Plusieurs noms de hameaux se sont transmis à travers la langue orale, bien avant leur fixation sur le cadastre. Il existe encore un usage familier du terme « aller à Saint-Mériadec », même si la chapelle a disparu.

  • Souvent, la topographie se mêle aussi aux croix érigées à la croisée des chemins : « Le Croisic », « La Croix du Pont », etc., qui servaient de repères lors des processions.
  • Le renouvellement des noms s’est parfois opéré au XIX siècle, lors des révisions cadastrales, quand on a transformé des sobriquets paysans en noms officiels (source : Morbihan, Dictionnaire des Noms de Lieux, Y. Guillamot).

Des traces matérielles encore visibles

Si nombre d’édifices ont disparu, la commune de Saint-Barthélemy conserve aujourd’hui :

  • 7 croix de chemins encore debout, toutes bâties entre le XVIe et le XIXe siècle (Base Mérimée, ministère de la Culture).
  • 2 chapelles (Saint-Léon et Saint-Mériadec), même si elles ne sont plus utilisées pour le culte régulier.
  • Des mégalithes réutilisés parfois pour marquer les limites de hameau et, selon la tradition orale, « bénis » par un recteur pour éloigner les mauvais esprits.
  • Une quinzaine de fontaines recensées comme « fontaines sacrées », parfois liées à la légende d’un saint guérisseur ou d’un miracle local.

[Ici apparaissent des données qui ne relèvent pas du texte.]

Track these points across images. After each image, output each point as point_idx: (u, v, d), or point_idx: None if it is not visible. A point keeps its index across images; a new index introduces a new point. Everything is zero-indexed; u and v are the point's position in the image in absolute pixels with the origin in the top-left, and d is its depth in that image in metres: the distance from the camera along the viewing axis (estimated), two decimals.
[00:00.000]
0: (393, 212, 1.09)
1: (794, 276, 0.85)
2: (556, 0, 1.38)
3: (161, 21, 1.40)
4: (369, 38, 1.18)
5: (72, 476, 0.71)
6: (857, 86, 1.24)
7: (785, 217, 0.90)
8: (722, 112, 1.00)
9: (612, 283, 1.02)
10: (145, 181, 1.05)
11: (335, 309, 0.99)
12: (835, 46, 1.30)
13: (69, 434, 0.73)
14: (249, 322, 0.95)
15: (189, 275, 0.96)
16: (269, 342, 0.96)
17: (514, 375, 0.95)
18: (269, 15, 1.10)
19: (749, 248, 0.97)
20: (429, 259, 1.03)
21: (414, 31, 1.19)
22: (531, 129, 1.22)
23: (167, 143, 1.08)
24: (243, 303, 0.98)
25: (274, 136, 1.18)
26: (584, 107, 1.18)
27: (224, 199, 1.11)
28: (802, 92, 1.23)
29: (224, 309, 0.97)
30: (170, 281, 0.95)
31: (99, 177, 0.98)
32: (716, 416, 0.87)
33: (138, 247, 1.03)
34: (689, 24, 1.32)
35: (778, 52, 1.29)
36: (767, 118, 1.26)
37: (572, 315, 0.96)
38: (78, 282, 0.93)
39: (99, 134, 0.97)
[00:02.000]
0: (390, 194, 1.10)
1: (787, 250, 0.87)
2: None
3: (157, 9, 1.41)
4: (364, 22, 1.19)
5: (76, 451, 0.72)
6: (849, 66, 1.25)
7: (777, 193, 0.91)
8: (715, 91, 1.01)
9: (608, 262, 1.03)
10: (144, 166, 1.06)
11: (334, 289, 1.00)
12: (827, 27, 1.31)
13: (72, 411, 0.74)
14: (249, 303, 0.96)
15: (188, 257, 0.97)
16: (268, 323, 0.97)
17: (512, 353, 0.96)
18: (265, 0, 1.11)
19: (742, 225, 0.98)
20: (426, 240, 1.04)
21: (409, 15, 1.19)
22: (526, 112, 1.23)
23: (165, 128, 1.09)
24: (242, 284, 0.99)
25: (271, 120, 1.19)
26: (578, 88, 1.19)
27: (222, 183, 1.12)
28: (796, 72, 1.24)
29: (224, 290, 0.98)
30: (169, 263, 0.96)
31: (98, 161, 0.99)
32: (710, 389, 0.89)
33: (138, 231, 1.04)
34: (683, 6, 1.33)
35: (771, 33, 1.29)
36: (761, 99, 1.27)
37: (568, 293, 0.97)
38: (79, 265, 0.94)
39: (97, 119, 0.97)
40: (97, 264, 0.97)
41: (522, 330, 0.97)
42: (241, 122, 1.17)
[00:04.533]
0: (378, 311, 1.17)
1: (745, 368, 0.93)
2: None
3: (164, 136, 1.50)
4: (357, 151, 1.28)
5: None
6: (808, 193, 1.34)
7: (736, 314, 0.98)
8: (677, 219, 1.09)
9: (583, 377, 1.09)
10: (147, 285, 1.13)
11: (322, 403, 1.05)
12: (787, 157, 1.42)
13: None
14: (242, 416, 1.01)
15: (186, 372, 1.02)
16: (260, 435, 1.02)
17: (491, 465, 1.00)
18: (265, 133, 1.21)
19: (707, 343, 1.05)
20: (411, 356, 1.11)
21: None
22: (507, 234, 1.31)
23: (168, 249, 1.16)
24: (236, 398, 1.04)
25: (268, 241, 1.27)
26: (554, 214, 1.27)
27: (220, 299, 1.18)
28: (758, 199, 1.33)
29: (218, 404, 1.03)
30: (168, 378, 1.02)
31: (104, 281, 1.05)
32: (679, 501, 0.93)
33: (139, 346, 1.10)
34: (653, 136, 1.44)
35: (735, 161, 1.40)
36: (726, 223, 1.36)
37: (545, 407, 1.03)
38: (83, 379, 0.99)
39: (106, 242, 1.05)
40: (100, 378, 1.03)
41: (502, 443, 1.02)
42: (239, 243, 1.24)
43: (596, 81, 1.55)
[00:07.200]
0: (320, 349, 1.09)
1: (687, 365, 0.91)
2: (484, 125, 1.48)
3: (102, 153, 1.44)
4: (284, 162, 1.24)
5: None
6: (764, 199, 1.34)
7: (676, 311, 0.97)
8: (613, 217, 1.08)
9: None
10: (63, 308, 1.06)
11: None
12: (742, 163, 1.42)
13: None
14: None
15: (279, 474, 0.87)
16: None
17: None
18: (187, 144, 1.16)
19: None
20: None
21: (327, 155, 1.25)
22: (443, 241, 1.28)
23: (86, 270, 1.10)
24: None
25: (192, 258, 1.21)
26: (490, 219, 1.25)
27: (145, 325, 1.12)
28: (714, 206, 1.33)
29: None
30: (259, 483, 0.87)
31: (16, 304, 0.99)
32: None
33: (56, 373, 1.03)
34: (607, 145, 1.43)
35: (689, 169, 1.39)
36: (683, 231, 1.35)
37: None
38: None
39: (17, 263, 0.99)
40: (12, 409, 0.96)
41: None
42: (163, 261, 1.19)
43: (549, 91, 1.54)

Noms religieux, mutations et persistance aujourd’hui

La carte IGN actuelle fait apparaître plus de 25 hameaux ou lieux-dits référencés sur Saint-Barthélemy. Sur ce total :

  • 4 comportent un nom de saint ou d’élément liturgique.
  • 5 font référence à un édifice religieux, disparu ou existant.
  • 3 rappellent une tradition populaire chrétienne (procession, fontaine, bénédiction, etc.).

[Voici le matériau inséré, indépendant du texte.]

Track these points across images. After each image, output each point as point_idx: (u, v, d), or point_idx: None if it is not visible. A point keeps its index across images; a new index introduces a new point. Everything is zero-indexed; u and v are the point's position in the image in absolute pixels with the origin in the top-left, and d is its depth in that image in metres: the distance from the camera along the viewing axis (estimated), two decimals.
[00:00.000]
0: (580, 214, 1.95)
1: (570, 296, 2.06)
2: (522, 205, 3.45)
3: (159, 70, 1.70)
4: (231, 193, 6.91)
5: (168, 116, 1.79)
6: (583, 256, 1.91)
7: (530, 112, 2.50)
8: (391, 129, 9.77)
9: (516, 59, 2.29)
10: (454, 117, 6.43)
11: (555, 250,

Dans les dernières décennies, la laïcisation du territoire a atténué le poids de la religion au quotidien. Mais la transmission orale, les panneaux routiers et la mémoire collective font vivre ces noms. Les nouveaux habitants, parfois venus d’autres régions, s’approprient ces appellations, conscients ou non de leur histoire.

Un patrimoine vivant à travers les noms

La toponymie religieuse est un patrimoine immatériel bien vivant. Elle pose chaque hameau au croisement de l’histoire, de la croyance et de la vie quotidienne. À Saint-Barthélemy, chaque nom raconte une histoire de communauté, de protection, de foi et de mémoire. Les promeneurs d’aujourd’hui croisent, au détour d’un chemin, ces échos silencieux du passé, discrètement inscrits dans les paysages.

La prochaine fois que vous lirez un nom sur un panneau ou qu’on vous indiquera une direction, gardez à l’esprit ce tissage invisible entre les lieux, les saints, la langue et la mémoire. Ce sont ces petits morceaux d’histoires entremêlées qui donnent, encore aujourd’hui, tant de relief à notre commune et à ses hameaux.